Liquid AI Enables Privacy-First Local Agent Workflows

Liquid AI has introduced LocalCowork, a system for running agentic AI workflows on local hardware. Powered by its new LFM2-24B-A2B model, it's designed for privacy-first applications that require on-device inference and data sovereignty. This provides an alternative to cloud-dependent agent frameworks.

Liquid AI, the company behind the new framework, spun out of MIT's Computer Science and Artificial Intelligence Laboratory (CSAIL). The startup, founded in 2023, has raised a total of $297 million and reached a valuation of over $2 billion after its $250 million Series A round in December 2024, which was led by AMD Ventures. The LFM2-24B-A2B model's efficiency stems from its Sparse Mixture-of-Experts (MoE) architecture. While it contains 24 billion total parameters, only about 2 billion are active for any given token, allowing the model to fit into as little as 14.5 GB of RAM when quantized. On-device performance tests on an Apple M4 Max showed the model achieving tool-selection responses in approximately 385 milliseconds. This low latency is ideal for interactive, human-in-the-loop applications rather than fully autonomous, multi-step workflows where its end-to-end success rate is currently around 26%. The system uses the Model Context Protocol (MCP), an open standard for enabling AI models to interact with external tools and data sources. Think of it as a universal connector, or a "USB-C port for AI," designed to standardize communication between an AI and local applications like your calendar or file system. Liquid AI's core technology is intentionally different from the dominant Transformer architecture. The founders are developing what they call Liquid Foundation Models (LFMs), designed with a hardware-in-the-loop approach to optimize for speed and efficiency on edge devices like laptops and phones, not just in the cloud. The LocalCowork desktop application is open-source and comes with pre-built tools for file operations and security scans, such as identifying leaked API keys or personally identifiable information (PII) on the host machine. The model supports inference through widely-used frameworks like llama.cpp and vLLM, and its code is available on GitHub.

Data excerpts:
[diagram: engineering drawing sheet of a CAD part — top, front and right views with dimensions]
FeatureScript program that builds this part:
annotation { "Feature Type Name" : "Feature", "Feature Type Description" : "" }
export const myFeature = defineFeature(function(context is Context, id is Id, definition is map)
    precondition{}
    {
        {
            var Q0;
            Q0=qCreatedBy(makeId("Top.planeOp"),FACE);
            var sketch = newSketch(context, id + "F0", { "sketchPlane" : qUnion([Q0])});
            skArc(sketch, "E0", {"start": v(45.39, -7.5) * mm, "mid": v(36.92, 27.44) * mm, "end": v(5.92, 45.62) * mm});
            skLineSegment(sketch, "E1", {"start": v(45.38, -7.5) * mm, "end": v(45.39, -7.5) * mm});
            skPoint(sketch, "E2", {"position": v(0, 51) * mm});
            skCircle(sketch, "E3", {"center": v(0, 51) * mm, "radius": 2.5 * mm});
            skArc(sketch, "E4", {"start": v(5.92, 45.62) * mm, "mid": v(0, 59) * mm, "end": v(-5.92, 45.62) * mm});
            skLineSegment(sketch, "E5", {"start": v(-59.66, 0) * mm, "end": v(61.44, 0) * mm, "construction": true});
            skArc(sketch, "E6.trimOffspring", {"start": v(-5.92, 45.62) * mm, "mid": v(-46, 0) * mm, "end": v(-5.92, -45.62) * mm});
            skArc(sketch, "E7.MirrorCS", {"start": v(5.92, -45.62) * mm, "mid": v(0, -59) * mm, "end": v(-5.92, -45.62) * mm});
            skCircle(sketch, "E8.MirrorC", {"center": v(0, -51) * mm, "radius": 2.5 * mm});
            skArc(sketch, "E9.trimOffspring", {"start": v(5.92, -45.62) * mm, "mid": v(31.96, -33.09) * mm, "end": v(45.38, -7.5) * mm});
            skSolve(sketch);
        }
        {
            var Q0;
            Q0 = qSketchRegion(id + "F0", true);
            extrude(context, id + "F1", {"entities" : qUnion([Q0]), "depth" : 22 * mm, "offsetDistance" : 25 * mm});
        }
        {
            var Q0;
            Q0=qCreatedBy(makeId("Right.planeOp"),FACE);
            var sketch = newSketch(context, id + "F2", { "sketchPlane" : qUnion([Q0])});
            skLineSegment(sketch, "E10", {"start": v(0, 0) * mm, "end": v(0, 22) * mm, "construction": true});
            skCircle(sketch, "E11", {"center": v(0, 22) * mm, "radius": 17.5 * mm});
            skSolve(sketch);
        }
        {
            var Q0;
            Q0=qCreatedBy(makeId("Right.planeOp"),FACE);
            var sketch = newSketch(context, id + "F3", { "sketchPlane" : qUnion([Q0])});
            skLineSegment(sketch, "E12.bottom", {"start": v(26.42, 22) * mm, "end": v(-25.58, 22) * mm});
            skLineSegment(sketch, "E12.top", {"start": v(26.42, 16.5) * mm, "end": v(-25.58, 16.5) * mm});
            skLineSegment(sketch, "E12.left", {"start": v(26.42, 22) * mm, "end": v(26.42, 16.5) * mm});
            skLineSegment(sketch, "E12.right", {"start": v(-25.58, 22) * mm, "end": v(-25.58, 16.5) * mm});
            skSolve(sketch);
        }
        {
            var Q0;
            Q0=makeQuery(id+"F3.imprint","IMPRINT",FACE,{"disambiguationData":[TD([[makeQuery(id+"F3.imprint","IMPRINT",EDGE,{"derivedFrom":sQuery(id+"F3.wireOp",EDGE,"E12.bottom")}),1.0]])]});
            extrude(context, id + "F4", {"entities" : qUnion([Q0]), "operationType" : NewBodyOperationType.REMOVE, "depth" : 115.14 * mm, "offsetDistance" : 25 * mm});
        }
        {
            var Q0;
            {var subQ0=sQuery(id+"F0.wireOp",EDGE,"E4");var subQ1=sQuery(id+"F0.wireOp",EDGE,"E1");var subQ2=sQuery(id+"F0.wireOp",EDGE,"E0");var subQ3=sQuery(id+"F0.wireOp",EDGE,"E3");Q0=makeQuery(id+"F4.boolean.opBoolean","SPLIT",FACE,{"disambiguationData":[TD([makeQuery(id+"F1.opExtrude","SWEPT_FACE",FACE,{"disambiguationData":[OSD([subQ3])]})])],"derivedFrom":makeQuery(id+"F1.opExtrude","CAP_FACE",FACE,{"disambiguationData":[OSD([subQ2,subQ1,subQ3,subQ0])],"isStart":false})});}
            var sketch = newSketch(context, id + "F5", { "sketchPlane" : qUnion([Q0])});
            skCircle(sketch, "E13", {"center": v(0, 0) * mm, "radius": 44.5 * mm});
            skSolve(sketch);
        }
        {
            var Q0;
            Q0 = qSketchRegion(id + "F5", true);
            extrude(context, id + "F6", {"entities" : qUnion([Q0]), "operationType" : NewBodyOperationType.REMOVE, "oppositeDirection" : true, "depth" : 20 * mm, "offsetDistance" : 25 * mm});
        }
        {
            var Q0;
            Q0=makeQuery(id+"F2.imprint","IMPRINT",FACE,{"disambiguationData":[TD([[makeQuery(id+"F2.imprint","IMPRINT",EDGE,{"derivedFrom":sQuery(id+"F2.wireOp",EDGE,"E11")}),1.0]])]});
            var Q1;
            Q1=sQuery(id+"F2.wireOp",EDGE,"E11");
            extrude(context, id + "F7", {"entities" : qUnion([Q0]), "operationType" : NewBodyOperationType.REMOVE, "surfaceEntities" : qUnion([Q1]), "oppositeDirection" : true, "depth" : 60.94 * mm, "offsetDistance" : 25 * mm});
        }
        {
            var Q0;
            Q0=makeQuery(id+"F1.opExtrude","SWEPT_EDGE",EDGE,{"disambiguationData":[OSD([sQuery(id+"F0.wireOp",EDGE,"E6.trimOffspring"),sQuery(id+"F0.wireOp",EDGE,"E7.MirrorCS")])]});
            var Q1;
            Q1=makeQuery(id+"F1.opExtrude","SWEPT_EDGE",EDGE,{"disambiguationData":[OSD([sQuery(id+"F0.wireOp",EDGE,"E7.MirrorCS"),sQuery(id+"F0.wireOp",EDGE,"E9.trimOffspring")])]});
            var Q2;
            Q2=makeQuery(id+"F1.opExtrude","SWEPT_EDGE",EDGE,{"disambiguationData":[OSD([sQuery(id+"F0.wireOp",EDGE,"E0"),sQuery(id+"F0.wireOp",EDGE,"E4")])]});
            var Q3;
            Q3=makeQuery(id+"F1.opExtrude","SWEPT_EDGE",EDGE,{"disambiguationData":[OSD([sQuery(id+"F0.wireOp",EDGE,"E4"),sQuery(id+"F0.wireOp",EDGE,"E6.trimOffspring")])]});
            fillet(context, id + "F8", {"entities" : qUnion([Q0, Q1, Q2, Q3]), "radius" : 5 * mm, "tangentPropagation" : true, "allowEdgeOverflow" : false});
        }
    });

Work task: Please reproduce the article on Liquid AI from "Liquid AI has" up to and including "cloud-dependent agent frameworks.", substituting "autonomous AI workflows" for "agentic AI workflows". You can set the records aside.

Written solution:
Liquid AI has introduced LocalCowork, a system for running autonomous AI workflows on local hardware. Powered by its new LFM2-24B-A2B model, it's designed for privacy-first applications that require on-device inference and data sovereignty. This provides an alternative to cloud-dependent agent frameworks.